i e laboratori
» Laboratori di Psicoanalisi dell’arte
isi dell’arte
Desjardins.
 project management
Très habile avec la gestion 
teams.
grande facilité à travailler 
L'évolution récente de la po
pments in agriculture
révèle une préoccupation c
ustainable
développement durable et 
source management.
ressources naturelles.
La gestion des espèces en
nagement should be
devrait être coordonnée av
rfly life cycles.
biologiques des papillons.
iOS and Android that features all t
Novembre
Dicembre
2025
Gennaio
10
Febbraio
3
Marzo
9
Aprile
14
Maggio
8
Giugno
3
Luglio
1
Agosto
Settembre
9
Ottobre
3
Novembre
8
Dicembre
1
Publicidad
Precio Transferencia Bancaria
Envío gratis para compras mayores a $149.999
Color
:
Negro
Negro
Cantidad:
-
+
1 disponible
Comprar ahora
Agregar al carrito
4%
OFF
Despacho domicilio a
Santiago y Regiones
==
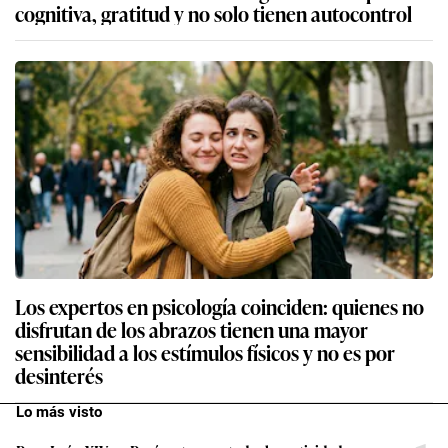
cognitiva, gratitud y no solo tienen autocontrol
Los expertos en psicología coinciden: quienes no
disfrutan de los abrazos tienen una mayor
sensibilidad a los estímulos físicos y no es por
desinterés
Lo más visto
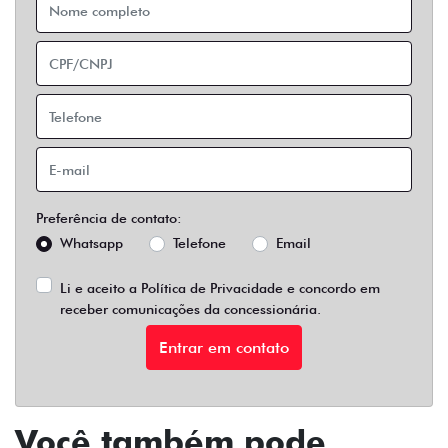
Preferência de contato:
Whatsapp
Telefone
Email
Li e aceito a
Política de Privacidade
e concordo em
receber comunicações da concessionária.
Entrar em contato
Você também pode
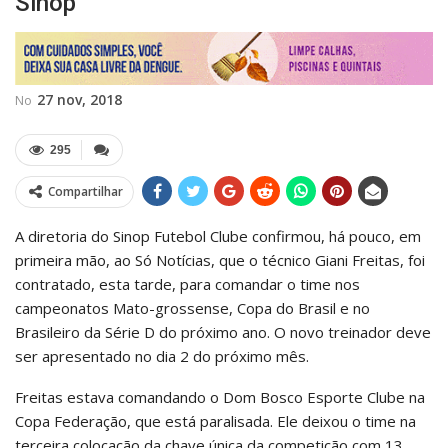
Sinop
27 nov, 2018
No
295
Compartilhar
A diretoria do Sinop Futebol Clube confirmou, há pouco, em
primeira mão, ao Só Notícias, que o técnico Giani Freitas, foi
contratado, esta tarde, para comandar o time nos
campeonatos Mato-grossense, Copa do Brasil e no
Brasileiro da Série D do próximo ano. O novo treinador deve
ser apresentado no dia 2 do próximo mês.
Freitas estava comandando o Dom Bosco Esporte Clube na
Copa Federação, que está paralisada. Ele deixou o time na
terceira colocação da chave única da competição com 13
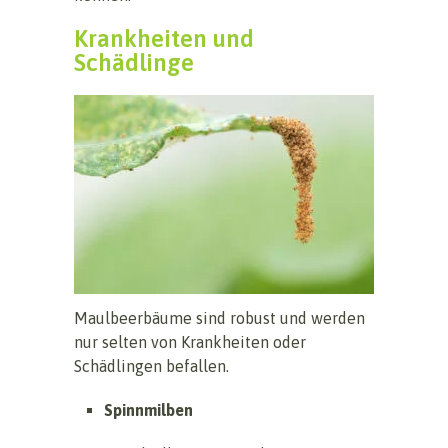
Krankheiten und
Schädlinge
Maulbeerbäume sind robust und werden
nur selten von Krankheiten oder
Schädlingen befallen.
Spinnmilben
==
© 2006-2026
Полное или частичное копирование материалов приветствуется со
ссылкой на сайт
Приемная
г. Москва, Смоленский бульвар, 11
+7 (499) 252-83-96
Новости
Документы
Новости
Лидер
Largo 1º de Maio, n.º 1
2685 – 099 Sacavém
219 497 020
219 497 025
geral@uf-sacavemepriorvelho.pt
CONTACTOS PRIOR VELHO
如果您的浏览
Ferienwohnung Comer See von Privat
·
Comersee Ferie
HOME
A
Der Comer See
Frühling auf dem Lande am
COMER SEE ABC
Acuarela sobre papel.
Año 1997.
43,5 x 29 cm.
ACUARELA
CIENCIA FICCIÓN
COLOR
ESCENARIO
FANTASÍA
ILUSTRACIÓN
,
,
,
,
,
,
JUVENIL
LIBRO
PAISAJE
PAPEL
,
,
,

- **ASSIGNMENT**
Print the line above containing "Los expertos en", the line containing "Spinnmilben", and everything between them, exactly as written. Pictures stay out.

- **WRITTEN SOLUTION**
Los expertos en psicología coinciden: quienes no
disfrutan de los abrazos tienen una mayor
sensibilidad a los estímulos físicos y no es por
desinterés
Lo más visto
Preferência de contato:
Whatsapp
Telefone
Email
Li e aceito a
Política de Privacidade
e concordo em
receber comunicações da concessionária.
Entrar em contato
Você também pode
Sinop
27 nov, 2018
No
295
Compartilhar
A diretoria do Sinop Futebol Clube confirmou, há pouco, em
primeira mão, ao Só Notícias, que o técnico Giani Freitas, foi
contratado, esta tarde, para comandar o time nos
campeonatos Mato-grossense, Copa do Brasil e no
Brasileiro da Série D do próximo ano. O novo treinador deve
ser apresentado no dia 2 do próximo mês.
Freitas estava comandando o Dom Bosco Esporte Clube na
Copa Federação, que está paralisada. Ele deixou o time na
terceira colocação da chave única da competição com 13
Krankheiten und
Schädlinge
Maulbeerbäume sind robust und werden
nur selten von Krankheiten oder
Schädlingen befallen.
Spinnmilben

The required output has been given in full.